Timo said:
The tech advisors helped out the writers a lot here, postulating a variable yield for the torpedoes. This was an observed fact for basically the entire history of photon torpedoes in Trek, and was made retroactively canonical in ENT when photonic torpedoes were introduced in the third season (that is, the mid-2150s) and explicitly said to have a highly variable yield.
In terms of real-world timeline, the idea was solidified earlier on already: tech books began to speak of variable yield in the eighties with the rebirth of Trek in the form of TNG and the TOS movies. The first canon reference to variability might be in TNG "Redemption" where Data orders "love pat" torpedoes fired to expose the cloaked Romulan ships.
So the real question here is probably "How much is the highest possible yield that a starship's shields have to defend against in a characteristic Trek space battle?". It might be that the highest technically possible yields are never used in actual ship-to-ship combat; perhaps multiple medium-yield torpedoes are the preferred way. Or then a succession of yields, so that at first a volley of low-yielders would hurt the enemy and make him an easier target for the more expensive medium-yielders...

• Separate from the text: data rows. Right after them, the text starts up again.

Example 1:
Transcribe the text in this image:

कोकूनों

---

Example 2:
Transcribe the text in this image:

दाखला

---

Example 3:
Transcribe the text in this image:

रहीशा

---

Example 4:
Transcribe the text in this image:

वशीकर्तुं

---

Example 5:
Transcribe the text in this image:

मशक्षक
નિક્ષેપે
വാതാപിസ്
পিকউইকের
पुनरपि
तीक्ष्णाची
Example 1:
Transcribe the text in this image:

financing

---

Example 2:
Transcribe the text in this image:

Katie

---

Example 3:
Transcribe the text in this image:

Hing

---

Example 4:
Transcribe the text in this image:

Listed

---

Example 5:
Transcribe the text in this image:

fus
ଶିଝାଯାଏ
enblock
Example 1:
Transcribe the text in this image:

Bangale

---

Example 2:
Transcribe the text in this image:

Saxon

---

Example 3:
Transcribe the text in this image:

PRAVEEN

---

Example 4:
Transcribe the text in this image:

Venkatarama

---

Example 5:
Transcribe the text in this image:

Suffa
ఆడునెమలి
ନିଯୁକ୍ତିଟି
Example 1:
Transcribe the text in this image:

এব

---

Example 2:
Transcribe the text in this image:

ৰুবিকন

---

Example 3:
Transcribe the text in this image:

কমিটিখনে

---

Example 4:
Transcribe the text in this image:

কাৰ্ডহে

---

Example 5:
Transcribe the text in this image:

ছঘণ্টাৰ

I guess the point is, we don't know the upper limit of photon torpedo or quantum torpedo yield for an onscreen fact, but thanks to the tech advisors, we are at liberty to choose as high or low a value as we please. Further, we are also at liberty to choose how much of that the shields of a starship need to repel in a typical battle.

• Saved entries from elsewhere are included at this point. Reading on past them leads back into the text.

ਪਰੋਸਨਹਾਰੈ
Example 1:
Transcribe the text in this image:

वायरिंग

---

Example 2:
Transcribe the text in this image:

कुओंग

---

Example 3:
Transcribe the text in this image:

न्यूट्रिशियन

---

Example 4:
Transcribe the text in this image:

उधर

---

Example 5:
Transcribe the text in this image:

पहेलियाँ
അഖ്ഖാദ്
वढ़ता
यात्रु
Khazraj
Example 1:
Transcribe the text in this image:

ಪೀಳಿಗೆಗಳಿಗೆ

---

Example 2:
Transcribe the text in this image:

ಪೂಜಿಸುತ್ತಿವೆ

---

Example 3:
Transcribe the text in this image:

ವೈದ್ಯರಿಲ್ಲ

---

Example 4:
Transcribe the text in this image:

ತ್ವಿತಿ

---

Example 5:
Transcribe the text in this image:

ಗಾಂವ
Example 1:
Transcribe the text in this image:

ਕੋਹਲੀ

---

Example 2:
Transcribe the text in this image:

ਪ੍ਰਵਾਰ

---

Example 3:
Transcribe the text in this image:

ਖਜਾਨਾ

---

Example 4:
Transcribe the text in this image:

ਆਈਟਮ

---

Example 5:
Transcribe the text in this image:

To be sure, some books, mainly the TNG and DS9 Tech Manuals, suggest a maximum of 3-5 kg of matter being converted to energy per photon torpedo, meaning hundred-megaton blasts at best (not really enough to do the "atmosphere-ripping" effect from TOS "Obsession" as mentioned above, even assuming a very small planet). Whether such blasts would have the same effect against shields as hundred-megaton nukes would is unknown; the mechanisms involved might be quite different, as the spectra of radiation released would differ a bit.